▸ **Task statement**: From the first line of the entries below to the line with "El proceso de", give each line again exactly.

[Data to examine Boundary: Start]

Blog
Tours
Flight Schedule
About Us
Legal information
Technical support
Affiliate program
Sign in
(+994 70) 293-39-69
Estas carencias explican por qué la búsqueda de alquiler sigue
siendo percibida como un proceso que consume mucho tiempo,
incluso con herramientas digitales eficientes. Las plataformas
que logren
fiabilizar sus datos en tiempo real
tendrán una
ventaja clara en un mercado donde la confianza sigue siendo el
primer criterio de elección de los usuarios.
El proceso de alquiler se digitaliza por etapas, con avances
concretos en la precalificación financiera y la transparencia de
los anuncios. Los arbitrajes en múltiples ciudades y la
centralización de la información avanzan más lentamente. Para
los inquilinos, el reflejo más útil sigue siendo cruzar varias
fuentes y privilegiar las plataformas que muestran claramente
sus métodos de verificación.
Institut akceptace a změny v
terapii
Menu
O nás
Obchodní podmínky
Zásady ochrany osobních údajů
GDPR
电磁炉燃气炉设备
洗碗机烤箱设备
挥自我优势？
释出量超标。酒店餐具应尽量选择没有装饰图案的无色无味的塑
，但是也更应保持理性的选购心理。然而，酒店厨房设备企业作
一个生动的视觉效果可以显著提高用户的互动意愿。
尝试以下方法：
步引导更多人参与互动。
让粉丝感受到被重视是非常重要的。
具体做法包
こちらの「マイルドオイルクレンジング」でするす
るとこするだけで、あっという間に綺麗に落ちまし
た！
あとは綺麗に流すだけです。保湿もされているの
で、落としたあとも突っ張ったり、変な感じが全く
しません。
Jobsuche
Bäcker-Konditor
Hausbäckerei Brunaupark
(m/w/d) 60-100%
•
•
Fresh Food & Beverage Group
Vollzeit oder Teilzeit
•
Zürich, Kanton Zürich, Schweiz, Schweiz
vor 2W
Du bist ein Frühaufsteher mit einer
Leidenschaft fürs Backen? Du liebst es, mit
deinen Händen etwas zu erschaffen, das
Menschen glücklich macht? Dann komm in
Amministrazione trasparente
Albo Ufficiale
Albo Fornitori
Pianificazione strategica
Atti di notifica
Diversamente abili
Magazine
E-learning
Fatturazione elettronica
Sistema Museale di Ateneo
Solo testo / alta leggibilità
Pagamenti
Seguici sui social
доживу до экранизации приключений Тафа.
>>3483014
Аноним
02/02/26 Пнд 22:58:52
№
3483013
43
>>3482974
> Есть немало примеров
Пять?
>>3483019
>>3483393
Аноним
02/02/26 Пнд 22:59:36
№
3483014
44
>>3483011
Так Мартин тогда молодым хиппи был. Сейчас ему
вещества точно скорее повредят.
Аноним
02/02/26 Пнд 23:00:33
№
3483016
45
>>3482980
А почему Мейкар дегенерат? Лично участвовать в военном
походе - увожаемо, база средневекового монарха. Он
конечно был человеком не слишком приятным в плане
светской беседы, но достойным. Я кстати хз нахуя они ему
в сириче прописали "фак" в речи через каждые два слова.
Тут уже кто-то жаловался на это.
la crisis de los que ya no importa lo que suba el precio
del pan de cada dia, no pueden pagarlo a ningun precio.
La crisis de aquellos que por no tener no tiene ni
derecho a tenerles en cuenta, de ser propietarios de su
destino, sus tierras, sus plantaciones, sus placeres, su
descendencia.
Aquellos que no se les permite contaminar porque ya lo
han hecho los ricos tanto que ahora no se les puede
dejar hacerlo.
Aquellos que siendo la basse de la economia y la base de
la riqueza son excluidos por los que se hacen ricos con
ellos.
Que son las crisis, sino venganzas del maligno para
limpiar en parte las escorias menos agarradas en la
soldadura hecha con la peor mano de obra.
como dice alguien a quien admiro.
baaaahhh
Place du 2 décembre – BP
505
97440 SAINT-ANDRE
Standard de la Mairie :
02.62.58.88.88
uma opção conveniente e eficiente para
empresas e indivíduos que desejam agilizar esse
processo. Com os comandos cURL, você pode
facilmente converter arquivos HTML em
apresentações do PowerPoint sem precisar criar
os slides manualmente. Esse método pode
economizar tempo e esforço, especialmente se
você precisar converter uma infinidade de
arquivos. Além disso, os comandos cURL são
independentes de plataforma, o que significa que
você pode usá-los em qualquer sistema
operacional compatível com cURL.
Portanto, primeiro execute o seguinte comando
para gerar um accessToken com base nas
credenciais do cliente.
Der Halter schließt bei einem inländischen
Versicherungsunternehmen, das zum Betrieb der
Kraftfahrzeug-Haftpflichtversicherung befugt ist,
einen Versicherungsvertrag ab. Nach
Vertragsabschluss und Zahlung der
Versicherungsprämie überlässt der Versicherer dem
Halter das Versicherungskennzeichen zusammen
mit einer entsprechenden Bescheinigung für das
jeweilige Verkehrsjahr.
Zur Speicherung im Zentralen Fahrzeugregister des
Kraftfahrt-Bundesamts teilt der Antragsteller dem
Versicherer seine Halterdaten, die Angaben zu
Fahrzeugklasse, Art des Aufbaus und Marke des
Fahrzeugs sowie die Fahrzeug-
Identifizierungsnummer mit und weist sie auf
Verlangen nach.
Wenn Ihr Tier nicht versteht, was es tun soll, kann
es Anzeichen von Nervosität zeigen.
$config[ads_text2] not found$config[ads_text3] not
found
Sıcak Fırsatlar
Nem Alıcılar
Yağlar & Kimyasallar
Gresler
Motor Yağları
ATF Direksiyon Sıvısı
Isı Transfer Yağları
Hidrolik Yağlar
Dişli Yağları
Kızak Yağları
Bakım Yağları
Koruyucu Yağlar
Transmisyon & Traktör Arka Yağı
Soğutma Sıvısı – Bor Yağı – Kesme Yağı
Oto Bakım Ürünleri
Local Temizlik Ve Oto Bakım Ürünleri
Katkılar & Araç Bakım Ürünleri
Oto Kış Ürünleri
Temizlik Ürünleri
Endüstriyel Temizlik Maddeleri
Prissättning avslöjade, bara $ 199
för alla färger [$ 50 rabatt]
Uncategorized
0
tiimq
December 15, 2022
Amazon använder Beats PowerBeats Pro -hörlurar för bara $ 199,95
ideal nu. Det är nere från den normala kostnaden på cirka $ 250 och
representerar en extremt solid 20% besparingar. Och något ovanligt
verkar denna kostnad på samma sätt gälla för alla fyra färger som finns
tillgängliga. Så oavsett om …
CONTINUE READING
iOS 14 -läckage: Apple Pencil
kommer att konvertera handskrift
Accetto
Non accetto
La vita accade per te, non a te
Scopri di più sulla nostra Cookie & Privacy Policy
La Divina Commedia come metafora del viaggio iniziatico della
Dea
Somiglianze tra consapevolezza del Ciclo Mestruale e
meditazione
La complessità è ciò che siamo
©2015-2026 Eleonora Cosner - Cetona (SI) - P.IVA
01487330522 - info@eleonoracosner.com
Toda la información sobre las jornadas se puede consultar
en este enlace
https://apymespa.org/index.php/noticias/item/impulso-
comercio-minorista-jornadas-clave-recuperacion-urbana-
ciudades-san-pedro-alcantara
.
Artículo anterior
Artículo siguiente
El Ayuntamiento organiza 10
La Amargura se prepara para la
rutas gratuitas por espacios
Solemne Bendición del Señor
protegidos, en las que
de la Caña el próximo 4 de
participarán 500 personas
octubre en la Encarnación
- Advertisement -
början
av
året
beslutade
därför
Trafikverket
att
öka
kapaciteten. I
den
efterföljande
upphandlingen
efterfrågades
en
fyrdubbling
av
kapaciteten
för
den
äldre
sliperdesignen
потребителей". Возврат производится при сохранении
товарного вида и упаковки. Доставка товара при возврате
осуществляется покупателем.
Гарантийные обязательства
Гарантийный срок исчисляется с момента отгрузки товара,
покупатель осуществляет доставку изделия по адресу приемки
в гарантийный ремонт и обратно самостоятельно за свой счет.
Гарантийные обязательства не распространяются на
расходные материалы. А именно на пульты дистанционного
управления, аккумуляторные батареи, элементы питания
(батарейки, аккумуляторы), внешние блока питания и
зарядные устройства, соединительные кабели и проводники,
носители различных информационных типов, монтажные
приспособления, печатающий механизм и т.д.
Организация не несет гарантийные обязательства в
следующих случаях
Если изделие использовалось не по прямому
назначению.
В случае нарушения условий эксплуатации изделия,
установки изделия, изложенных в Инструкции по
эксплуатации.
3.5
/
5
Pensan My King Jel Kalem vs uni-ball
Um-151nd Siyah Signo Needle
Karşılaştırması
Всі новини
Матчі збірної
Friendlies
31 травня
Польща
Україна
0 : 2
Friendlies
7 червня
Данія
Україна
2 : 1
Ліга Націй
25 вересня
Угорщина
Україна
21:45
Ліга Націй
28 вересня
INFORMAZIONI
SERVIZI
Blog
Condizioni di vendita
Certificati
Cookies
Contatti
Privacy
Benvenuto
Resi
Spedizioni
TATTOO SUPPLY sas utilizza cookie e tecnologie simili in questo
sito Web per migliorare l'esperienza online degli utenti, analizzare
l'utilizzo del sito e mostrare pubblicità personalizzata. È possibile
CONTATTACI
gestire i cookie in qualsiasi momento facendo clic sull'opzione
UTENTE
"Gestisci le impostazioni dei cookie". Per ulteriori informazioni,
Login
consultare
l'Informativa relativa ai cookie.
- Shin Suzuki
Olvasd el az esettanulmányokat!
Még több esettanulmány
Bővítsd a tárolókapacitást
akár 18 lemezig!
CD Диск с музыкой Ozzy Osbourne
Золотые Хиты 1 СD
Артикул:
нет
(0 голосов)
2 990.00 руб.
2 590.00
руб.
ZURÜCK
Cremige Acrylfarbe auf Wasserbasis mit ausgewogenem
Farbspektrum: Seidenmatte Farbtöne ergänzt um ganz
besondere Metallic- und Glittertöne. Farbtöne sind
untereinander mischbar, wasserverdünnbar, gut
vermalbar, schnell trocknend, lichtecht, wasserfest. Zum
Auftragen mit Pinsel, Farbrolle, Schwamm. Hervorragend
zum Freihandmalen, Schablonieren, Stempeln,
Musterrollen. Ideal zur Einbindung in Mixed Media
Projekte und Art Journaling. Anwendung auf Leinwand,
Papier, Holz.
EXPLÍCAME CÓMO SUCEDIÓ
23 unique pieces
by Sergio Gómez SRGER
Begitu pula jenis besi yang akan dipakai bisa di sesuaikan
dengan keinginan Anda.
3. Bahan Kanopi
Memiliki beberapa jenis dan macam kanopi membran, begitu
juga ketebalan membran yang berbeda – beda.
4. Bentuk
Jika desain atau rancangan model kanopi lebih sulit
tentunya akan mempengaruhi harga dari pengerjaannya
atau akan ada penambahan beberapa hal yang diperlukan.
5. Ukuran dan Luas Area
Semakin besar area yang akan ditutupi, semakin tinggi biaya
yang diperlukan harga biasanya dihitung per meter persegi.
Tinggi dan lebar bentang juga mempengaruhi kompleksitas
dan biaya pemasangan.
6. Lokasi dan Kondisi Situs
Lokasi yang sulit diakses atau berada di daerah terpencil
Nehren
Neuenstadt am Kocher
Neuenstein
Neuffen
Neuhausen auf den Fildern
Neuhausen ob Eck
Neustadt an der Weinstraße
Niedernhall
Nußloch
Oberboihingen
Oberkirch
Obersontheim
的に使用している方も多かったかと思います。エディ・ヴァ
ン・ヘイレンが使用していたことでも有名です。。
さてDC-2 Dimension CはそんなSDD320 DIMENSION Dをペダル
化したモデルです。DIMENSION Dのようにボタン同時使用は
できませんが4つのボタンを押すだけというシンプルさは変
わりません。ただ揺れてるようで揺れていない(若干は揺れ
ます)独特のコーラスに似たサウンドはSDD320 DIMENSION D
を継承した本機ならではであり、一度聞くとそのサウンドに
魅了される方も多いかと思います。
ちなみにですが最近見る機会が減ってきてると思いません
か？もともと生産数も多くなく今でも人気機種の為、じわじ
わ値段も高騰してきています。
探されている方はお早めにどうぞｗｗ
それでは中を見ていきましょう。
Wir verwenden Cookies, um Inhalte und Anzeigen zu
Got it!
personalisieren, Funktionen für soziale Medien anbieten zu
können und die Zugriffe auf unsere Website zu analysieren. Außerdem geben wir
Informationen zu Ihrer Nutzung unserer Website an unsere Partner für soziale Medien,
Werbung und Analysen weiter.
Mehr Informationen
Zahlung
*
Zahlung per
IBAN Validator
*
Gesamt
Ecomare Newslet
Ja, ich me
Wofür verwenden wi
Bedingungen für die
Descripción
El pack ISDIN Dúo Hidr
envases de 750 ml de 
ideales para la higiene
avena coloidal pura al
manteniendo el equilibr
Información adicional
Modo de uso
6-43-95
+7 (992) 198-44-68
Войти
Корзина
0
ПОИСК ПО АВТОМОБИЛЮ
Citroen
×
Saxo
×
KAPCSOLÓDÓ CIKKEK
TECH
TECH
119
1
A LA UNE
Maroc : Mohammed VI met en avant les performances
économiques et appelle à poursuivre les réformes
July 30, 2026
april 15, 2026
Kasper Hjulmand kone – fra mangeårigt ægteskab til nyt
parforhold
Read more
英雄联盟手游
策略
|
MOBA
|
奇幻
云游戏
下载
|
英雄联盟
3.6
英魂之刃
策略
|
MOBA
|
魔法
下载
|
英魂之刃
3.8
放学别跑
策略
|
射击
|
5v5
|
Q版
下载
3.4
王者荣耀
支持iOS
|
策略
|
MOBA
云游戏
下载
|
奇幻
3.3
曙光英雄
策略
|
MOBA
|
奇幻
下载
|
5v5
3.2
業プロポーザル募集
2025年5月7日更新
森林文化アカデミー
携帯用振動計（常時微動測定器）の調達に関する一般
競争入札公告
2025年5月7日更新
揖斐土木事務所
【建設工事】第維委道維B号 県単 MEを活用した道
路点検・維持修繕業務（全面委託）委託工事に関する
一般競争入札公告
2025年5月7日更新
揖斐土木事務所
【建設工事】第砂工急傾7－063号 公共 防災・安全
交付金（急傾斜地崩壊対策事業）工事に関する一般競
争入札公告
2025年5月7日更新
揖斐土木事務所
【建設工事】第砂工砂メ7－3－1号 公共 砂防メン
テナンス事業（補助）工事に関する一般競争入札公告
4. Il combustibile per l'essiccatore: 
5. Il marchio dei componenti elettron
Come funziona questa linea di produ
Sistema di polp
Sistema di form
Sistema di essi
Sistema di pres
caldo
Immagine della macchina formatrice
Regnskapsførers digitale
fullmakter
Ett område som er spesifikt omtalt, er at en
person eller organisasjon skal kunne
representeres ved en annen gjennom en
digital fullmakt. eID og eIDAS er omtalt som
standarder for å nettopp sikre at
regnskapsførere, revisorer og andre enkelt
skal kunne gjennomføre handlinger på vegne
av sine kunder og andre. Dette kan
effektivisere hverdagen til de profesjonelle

[Data to examine Boundary: End]

▸ **Your response**:
Blog
Tours
Flight Schedule
About Us
Legal information
Technical support
Affiliate program
Sign in
(+994 70) 293-39-69
Estas carencias explican por qué la búsqueda de alquiler sigue
siendo percibida como un proceso que consume mucho tiempo,
incluso con herramientas digitales eficientes. Las plataformas
que logren
fiabilizar sus datos en tiempo real
tendrán una
ventaja clara en un mercado donde la confianza sigue siendo el
primer criterio de elección de los usuarios.
El proceso de alquiler se digitaliza por etapas, con avances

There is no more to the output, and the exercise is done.